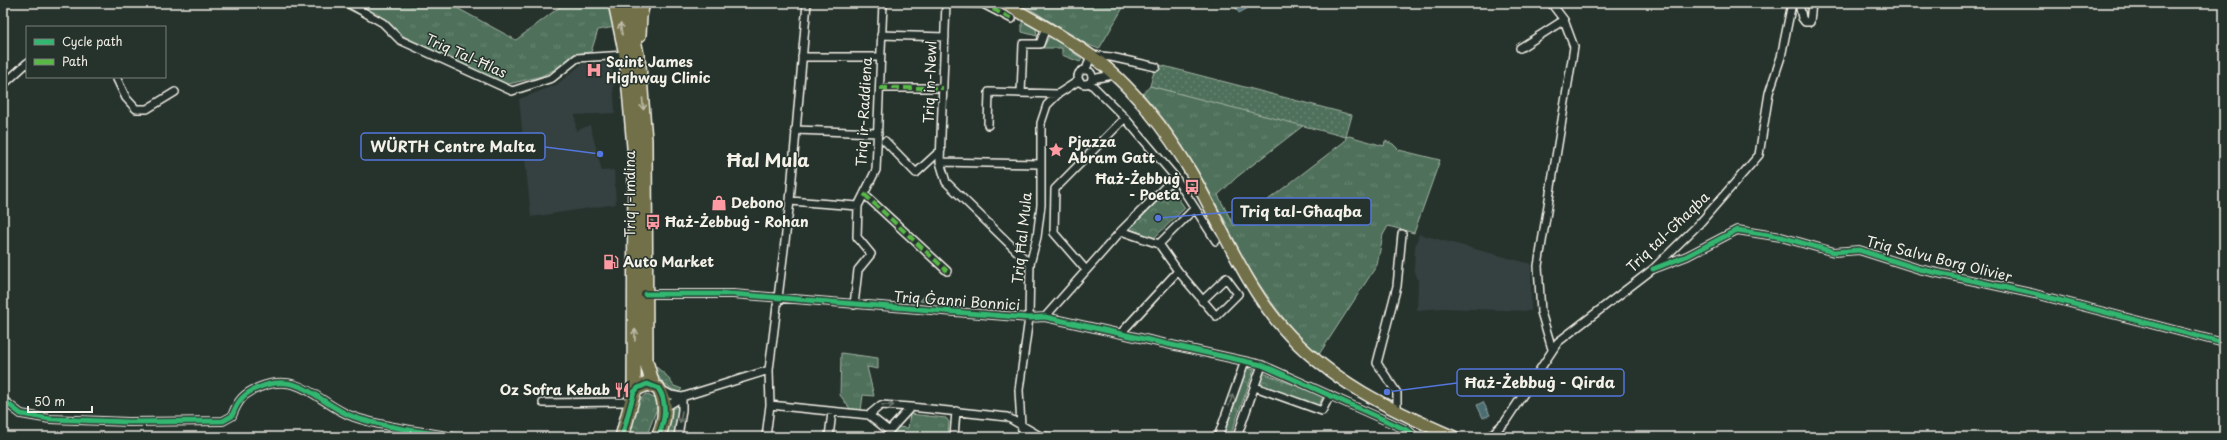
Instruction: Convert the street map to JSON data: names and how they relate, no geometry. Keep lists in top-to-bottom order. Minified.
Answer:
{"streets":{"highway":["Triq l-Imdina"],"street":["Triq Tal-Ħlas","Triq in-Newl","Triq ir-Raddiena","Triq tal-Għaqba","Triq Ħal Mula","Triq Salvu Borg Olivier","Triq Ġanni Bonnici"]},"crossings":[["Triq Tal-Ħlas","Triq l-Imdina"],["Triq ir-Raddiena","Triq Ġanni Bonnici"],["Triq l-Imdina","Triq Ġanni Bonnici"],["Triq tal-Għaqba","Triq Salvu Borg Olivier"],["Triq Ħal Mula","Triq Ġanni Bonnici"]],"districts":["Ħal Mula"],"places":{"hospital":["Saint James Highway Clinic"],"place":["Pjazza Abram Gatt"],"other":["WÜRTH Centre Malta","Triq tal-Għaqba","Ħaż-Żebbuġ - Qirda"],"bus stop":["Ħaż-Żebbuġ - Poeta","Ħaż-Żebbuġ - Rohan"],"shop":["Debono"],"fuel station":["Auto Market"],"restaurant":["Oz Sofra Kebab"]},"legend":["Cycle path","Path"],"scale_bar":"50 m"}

EXERCISE DESCRIPTION: What you return should be all of the material above, exactly, and none of its pictures.

ANSWER TO THIS EXERCISE:
Instruction: Convert the street map to JSON data: names and how they relate, no geometry. Keep lists in top-to-bottom order. Minified.
Answer:
{"streets":{"highway":["Triq l-Imdina"],"street":["Triq Tal-Ħlas","Triq in-Newl","Triq ir-Raddiena","Triq tal-Għaqba","Triq Ħal Mula","Triq Salvu Borg Olivier","Triq Ġanni Bonnici"]},"crossings":[["Triq Tal-Ħlas","Triq l-Imdina"],["Triq ir-Raddiena","Triq Ġanni Bonnici"],["Triq l-Imdina","Triq Ġanni Bonnici"],["Triq tal-Għaqba","Triq Salvu Borg Olivier"],["Triq Ħal Mula","Triq Ġanni Bonnici"]],"districts":["Ħal Mula"],"places":{"hospital":["Saint James Highway Clinic"],"place":["Pjazza Abram Gatt"],"other":["WÜRTH Centre Malta","Triq tal-Għaqba","Ħaż-Żebbuġ - Qirda"],"bus stop":["Ħaż-Żebbuġ - Poeta","Ħaż-Żebbuġ - Rohan"],"shop":["Debono"],"fuel station":["Auto Market"],"restaurant":["Oz Sofra Kebab"]},"legend":["Cycle path","Path"],"scale_bar":"50 m"}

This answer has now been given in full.